Sosok Tokoh
Suharto Berjuang di Masa Pandemi Untuk Hidupi Istri dan 6 Anak, Penghasilan Hanya Rp 20.000 Per Hari
Dampak sepinya pengunjung Kota Tua sangat dirasakan oleh Suharto (65), salah satu orang yang menyewakan sepeda ontel di kawasan tersebut.
TRIBUNMANADO.CO.ID - Suasana lenggang sudah akrab di Kota Tua sejak pandemi Covid-19 melanda Tanah Air pada Maret 2020 lalu.
Kamis (5/11/2020) siang Kawasan wisata Kota Tua, Jakarta tampak lenggang.
Hanya ada dua hingga tiga orang terlihat melintasi taman di depan Museum Sejarah Jakarta atau yang dikenal sebagai Museum Fatahillah.
Apa mungkin udara sejuk yang menemani hujan sejak pagi tadi menjadi alasan warga Jakarta mengurungkan niat untuk berkunjung ke salah satu ikon Jakarta ini?

Dampak sepinya pengunjung Kota Tua sangat dirasakan oleh Suharto (65), salah satu orang yang menyewakan sepeda ontel di kawasan tersebut.
Suharto mengaku, pemasukannya turun drastis selama masa pandemi. Apalagi, kawasan Kota Tua sempat ditutup untuk umum beberapa waktu lalu.
"Pendapatan jauh sekali, kalau dulu biasa dapat Rp 150.000 sampai Rp 200.000, bisa buat makan, nyimpan (ditabung) buat bayar kontrakan. Kalau hari biasa (masa pandemi) mah boro-boro nyimpen, yang ada habis," kata Suharto saat berbincang dengan Kompas.com, Kamis.
Apa lacur Suharto harus bertahan dengan pendapatan sebesar Rp 20.000 per hari.
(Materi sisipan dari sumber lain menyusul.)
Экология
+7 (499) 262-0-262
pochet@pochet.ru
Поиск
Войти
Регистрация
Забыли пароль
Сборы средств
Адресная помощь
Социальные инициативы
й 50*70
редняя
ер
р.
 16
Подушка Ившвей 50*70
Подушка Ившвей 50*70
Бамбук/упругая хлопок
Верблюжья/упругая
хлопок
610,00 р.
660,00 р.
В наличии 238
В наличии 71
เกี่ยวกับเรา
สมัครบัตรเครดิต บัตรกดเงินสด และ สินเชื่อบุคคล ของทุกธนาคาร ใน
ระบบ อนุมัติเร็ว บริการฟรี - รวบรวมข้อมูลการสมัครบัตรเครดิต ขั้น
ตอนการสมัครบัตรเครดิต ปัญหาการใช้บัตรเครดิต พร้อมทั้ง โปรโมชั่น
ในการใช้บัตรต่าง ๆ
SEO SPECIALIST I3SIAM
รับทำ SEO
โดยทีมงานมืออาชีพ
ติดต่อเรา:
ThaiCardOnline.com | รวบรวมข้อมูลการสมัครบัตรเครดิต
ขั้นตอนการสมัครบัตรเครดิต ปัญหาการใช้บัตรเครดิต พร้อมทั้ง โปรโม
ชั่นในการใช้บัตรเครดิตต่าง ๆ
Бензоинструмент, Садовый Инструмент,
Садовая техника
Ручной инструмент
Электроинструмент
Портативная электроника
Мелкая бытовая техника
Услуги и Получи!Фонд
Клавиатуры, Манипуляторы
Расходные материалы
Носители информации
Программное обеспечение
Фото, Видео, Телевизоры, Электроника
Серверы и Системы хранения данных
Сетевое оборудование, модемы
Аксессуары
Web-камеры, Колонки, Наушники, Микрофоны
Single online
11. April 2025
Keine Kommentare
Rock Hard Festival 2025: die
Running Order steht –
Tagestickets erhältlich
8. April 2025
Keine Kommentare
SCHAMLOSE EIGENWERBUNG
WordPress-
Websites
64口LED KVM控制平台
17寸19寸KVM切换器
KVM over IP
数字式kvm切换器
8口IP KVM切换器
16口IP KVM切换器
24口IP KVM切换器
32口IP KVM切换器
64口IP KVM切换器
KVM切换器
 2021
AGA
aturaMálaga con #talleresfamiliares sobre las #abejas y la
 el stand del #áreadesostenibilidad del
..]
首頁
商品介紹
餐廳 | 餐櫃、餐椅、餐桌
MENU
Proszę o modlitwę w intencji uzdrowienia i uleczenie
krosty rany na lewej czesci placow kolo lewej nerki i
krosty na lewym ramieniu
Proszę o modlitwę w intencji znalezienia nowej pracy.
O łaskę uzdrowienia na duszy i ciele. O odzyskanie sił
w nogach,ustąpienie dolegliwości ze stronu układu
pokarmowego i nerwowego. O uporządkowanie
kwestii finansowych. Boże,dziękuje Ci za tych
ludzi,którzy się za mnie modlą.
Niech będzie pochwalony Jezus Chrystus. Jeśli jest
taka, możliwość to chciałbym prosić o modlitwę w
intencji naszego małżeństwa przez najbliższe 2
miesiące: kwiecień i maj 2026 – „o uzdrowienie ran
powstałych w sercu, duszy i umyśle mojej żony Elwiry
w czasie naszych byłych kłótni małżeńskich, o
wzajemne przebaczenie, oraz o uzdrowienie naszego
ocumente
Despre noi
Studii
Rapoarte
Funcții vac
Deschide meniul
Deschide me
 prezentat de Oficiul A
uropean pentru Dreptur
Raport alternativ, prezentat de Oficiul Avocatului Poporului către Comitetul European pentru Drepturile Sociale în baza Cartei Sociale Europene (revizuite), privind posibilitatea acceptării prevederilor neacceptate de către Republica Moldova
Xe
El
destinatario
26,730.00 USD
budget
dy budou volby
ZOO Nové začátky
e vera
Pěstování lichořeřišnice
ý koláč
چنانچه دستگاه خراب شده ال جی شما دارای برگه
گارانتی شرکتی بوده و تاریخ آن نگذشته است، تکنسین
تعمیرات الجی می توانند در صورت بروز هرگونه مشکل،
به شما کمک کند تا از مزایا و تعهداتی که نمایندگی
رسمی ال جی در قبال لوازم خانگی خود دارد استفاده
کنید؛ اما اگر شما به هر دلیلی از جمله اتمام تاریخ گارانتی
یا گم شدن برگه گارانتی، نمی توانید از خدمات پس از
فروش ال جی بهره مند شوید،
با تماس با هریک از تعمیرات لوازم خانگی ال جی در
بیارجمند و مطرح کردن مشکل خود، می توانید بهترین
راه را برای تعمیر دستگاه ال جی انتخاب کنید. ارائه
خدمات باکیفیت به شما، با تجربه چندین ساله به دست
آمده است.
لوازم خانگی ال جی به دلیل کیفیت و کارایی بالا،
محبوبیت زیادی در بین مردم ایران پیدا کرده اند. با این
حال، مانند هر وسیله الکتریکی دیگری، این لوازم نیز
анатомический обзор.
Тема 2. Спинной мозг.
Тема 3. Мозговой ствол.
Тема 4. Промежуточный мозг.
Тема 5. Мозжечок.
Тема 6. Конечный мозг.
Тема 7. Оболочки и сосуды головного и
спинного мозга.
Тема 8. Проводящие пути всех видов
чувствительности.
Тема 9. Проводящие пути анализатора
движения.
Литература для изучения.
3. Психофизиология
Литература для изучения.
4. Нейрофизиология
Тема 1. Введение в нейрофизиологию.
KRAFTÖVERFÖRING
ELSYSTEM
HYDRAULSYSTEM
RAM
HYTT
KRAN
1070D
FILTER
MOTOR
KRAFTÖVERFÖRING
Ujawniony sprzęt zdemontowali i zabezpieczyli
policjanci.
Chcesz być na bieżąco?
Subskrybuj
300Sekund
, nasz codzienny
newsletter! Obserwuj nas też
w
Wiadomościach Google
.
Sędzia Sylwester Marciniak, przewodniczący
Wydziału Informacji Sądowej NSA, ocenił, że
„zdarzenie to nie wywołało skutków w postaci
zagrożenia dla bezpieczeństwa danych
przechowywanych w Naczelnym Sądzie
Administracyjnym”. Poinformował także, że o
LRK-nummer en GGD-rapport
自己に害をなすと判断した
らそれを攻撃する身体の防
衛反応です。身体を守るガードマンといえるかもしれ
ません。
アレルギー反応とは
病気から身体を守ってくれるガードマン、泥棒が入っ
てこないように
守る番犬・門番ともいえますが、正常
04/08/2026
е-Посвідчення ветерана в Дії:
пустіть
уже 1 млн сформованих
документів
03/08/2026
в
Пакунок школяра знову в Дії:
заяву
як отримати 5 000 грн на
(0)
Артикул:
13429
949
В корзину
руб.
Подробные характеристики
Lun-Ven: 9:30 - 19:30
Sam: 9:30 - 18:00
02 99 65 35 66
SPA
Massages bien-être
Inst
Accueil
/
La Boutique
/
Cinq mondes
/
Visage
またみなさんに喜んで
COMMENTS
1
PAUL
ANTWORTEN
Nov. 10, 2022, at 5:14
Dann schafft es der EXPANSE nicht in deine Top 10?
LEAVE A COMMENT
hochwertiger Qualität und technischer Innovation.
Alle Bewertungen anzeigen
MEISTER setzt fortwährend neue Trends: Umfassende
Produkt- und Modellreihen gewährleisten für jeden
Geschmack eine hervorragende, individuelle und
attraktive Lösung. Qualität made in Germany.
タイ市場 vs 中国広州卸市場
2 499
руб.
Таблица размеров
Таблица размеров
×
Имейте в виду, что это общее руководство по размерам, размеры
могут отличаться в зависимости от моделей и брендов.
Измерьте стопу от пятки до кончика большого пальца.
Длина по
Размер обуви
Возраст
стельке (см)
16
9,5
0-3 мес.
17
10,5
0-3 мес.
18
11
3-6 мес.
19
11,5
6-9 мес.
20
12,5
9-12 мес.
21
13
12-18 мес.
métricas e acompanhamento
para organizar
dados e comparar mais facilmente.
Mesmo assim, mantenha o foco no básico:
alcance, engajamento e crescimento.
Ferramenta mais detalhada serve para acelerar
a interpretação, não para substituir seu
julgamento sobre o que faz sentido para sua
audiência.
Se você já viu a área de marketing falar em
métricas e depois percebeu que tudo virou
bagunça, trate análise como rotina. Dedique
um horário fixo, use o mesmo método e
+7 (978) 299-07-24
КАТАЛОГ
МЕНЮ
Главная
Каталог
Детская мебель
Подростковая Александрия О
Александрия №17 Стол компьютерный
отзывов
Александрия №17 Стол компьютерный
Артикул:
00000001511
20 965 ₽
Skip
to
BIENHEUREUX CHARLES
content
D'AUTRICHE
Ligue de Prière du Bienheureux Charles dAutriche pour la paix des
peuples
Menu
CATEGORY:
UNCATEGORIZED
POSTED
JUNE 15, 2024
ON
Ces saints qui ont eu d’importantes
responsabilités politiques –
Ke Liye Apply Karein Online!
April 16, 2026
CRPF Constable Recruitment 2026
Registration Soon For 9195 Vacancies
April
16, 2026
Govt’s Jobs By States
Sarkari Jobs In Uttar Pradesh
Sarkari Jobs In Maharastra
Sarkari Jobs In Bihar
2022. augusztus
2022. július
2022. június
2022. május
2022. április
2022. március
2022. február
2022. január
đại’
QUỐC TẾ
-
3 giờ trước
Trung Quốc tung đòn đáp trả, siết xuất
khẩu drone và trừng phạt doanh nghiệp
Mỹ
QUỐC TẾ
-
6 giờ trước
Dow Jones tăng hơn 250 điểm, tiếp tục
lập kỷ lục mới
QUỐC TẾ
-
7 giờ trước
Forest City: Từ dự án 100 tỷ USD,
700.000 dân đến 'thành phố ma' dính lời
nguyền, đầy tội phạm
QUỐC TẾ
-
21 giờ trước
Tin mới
Jumlah itu setara dengan biaya sewa sepeda ontel setengah jam.
Tentu saja jumlah itu tidak akan cukup untuk membiayai hidup seorang istri dan enam orang anaknya.
"Anak di rumah nungguin minta jajan ternyata enggak dapet duit ya, mau diapain adanya begini," sambung dia, sambil mengelus sepeda ontel berkelir merah muda miliknya.
Suharto mengaku sudah menggadai motor dan dua ponselnya agar bisa memberi makan anak dan istri.
Kata Suharto, uang hasil menggadaikan motor dan ponsel itu hanya cukup untuk memenuhi keperluan sehari-hari dan makan, belum termasuk biaya kontrakan yang sudah menunggak 8 bulan.
Baca juga: Benarkah Covid-19 Bisa Menular Lewat Air di Kolam Renang? Ini Penjelasannya
Suharto tidak tinggal diam, sekali waktu pernah melamar sebagai kuli panggul. Namun, hasilnya kurang menggembirakan lantaran dia kerap ditolak dengan alasan keterbatasan usia.
Kalaupun beruntung dapat pekerjaan sebagai kuli, kata Suharto, paling banter dirinya kebagian tugas mengaduk semen.
"Saya bela-belain biar anak bisa jajan, saya ikut nguli, ngaduk semen. Tapi susah, kadang enggak diterima karena usia," kata Suharto memelas.